En Puerto Príncipe, su capital, con tres millones de habitantes, solo el 5% tiene tuberías. El resto utiliza el agua de pozo. Si a esto le sumamos que la mayoría de la población urbana hace sus necesidades fisiológicas en letrinas, se ha calculado que en diez o quince años toda esa agua subterránea estará totalmente contaminada.
Para hacer este panorama más dantesco, sumémosle la acelerada desaparición de acuíferos, debido al inclemente corte de árboles para usarlo como combustible para cocinar y la salinización de las pocas aguas subterráneas.
¿Qué va a pasar cuando los haitianos se queden sin árboles, sin tierra y peor aún, sin agua?
La regla de tres en biología dice que: Los humanos pueden vivir hasta tres minutos sin aire, tres días sin agua y tres semanas sin comida.

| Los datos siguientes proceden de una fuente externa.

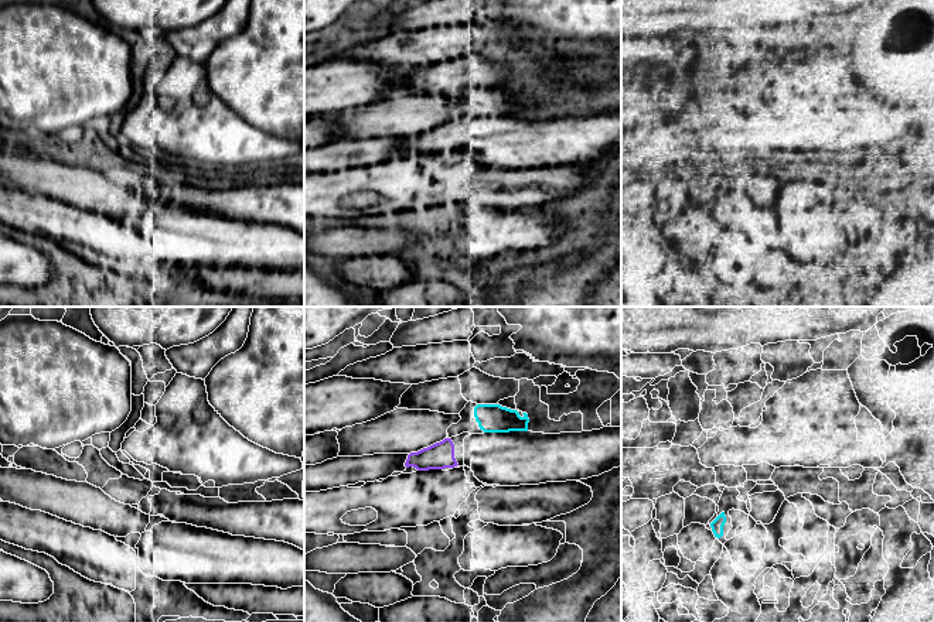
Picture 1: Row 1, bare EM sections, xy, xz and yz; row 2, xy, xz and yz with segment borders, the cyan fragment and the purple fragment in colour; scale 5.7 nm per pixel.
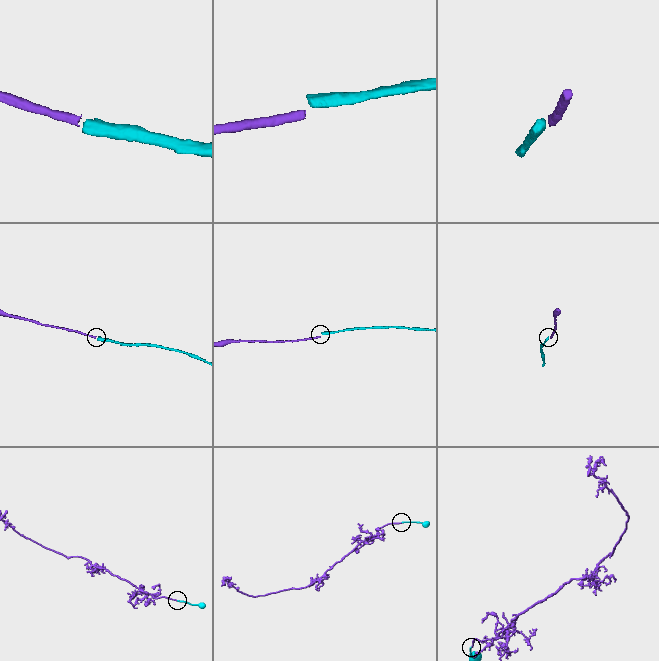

Se puede vivir un poco más si se posee mucha grasa corporal, cosa que no es común entre la población haitiana o si vivieran en un clima frio. Nosotros vivimos en un eterno verano.
La sudoración, las enfermedades como diarrea, vómitos, fiebres, etc. empeoran esta situación y todos conocemos las precarias condiciones de salud de este pueblo.
Si en la actualidad, los haitianos, apelando a un mecanismo natural de sobrevivencia, están cruzando hacia la parte oriental de la isla en busca de alimentos, imaginemos que pudiera pasar cuando comiencen a emigrar en busca de agua.
La República Dominicana está cansada de dar gritos en foros internacionales, pidiendo ayuda para el pueblo haitiano. Nadie se ha hecho eco de esos lamentos.
Es hora de que comencemos nosotros, por nuestra cuenta, a buscar soluciones a una catástrofe que se avecina y que cada día, como una bola de nieve rodando montaña abajo, se hace más grande.
Hasta ahora hemos utilizado frases políticamente correctas para no herir susceptibilidades, pero ha llegado la hora de ser práctico. De cortar o extirpar el miembro con cáncer antes de que haga metástasis.
Nosotros, hablando como un ciudadano común y corriente, decimos que es el momento de poner orden en Haití, antes de que el desorden arrope toda la isla.
Está claro que para la ONU, la OEA y compartes, esto no es una prioridad. Pues es más fácil poner en cuarentena a toda una isla.
Lo hemos visto en otras latitudes. No muy lejanas por cierto.